Ante el dilema de proteger los derechos humanos de la victimaria o de las víctimas, la resolución de la mayoría de los ministros de la Suprema Corte de Justicia de la Nación, fue a favor de la primera. Para los magistrados que votaron a favor del amparo a Florence, que la libró de cumplir con la condena impuesta, fue más importante el peso de las violaciones de los derechos de la acusada durante su proceso judicial, que el atropello de los derechos y vida de las víctimas.

Su liberación entonces no se otorgó por ser hallada inocente, sino por el reconocimiento de los garrafales abusos y errores del poder judicial. En esta resolución, su culpabilidad o inocencia se convirtieron en algo irrelevante.

Con este caso Francia, cuna mundial del surrealismo, tiene en México la expresión más concreta de esa visión, en que los sueños más fantásticos, absurdos, irracionales y terroríficos, se hacen realidad. La francesita que vino a México a juntarse con delincuentes y a jugar al secuestro, hoy es recibida como Juana de Arco y reinvidicada como Alfred Dreyfus: La politización de su caso la cubrió de una fama mayor a la de Brigitte Bardot y Catherine Deneuve juntas. El presidente de esa nación llena de elogios la buena relación franco-mexicana. Su abogado pregona que se hizo justicia. Al alud de fotos y videos de Florence sonriendo, seguirá la película y el libro autobiográfico.

Mientras tanto las víctimas quedan presas en la más obscura y ruin de las prisiones: la del resentimiento y decepción. ¿Podrá ofrecerles algo la debatida Ley de protección de víctimas? Finalmente, solo en Dios encontraran el consuelo y la paz que necesitan para superar esta adversidad  y retomar el curso de sus vidas.

Qué difícil es soportar con ecuanimidad tamaña incongruencia entre la justicia a secas basada en un concepto simple de bondad-maldad y la torcida concepción jurídica de justicia, de habilidosos defensores de delincuentes y eruditos magistrados. El ciudadano común no alcanza a comprender, ni aceptar que la verdad jurídica, no equivale necesariamente a lo ético y a lo moral. Tampoco entiende la diferencia y separación de los poderes ejecutivo, judicial y legislativo, que prevalece en las naciones democráticas modernas. Para el mexicano general, educado políticamente en el presidencialismo, lo que sucede o se deja que suceda en el país, tiene un solo o principal responsable: el poder ejecutivo.
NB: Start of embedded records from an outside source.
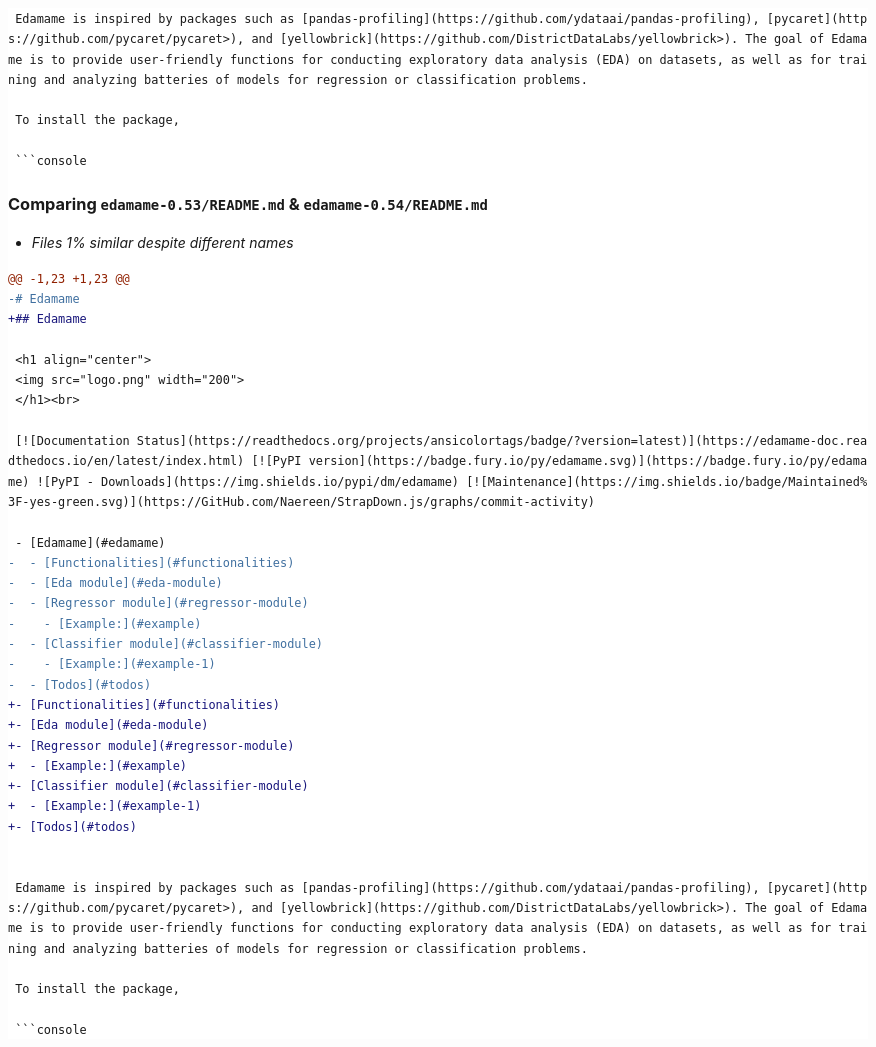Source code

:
 ```diff
 Edamame is inspired by packages such as [pandas-profiling](https://github.com/ydataai/pandas-profiling), [pycaret](https://github.com/pycaret/pycaret>), and [yellowbrick](https://github.com/DistrictDataLabs/yellowbrick>). The goal of Edamame is to provide user-friendly functions for conducting exploratory data analysis (EDA) on datasets, as well as for training and analyzing batteries of models for regression or classification problems.
 
 To install the package,
 
 ```console
```

### Comparing `edamame-0.53/README.md` & `edamame-0.54/README.md`

 * *Files 1% similar despite different names*

```diff
@@ -1,23 +1,23 @@
-# Edamame
+## Edamame
 
 <h1 align="center">
 <img src="logo.png" width="200">
 </h1><br>
 
 [![Documentation Status](https://readthedocs.org/projects/ansicolortags/badge/?version=latest)](https://edamame-doc.readthedocs.io/en/latest/index.html) [![PyPI version](https://badge.fury.io/py/edamame.svg)](https://badge.fury.io/py/edamame) ![PyPI - Downloads](https://img.shields.io/pypi/dm/edamame) [![Maintenance](https://img.shields.io/badge/Maintained%3F-yes-green.svg)](https://GitHub.com/Naereen/StrapDown.js/graphs/commit-activity)
 
 - [Edamame](#edamame)
-  - [Functionalities](#functionalities)
-  - [Eda module](#eda-module)
-  - [Regressor module](#regressor-module)
-    - [Example:](#example)
-  - [Classifier module](#classifier-module)
-    - [Example:](#example-1)
-  - [Todos](#todos)
+- [Functionalities](#functionalities)
+- [Eda module](#eda-module)
+- [Regressor module](#regressor-module)
+  - [Example:](#example)
+- [Classifier module](#classifier-module)
+  - [Example:](#example-1)
+- [Todos](#todos)
 
 
 Edamame is inspired by packages such as [pandas-profiling](https://github.com/ydataai/pandas-profiling), [pycaret](https://github.com/pycaret/pycaret>), and [yellowbrick](https://github.com/DistrictDataLabs/yellowbrick>). The goal of Edamame is to provide user-friendly functions for conducting exploratory data analysis (EDA) on datasets, as well as for training and analyzing batteries of models for regression or classification problems.
 
 To install the package,
 
 ```console
```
Su liberación no podía ser menos inoportuna, considerando que el presidente Peña Nieto, en sus primeros cien días de gobierno, requiere de toda la fuerza moral y confianza de los mexicanos para sentar bases firmes para impulsar su proyecto.

¿Qué poder y quién deberá cargar ahora con el efecto político y psicosocial, de tamaño despropósito? Genaro García Luna ya no es funcionario y la Secretaria de Seguridad Pública Federal, dejó de existir.

Finalmente, ante este y otros casos recientes plagados de errores involuntarios o intencionales en sus procesos judiciales, no hay duda de que entre las reformas radicales que requiere urgentemente México, está la de su sistema de justicia.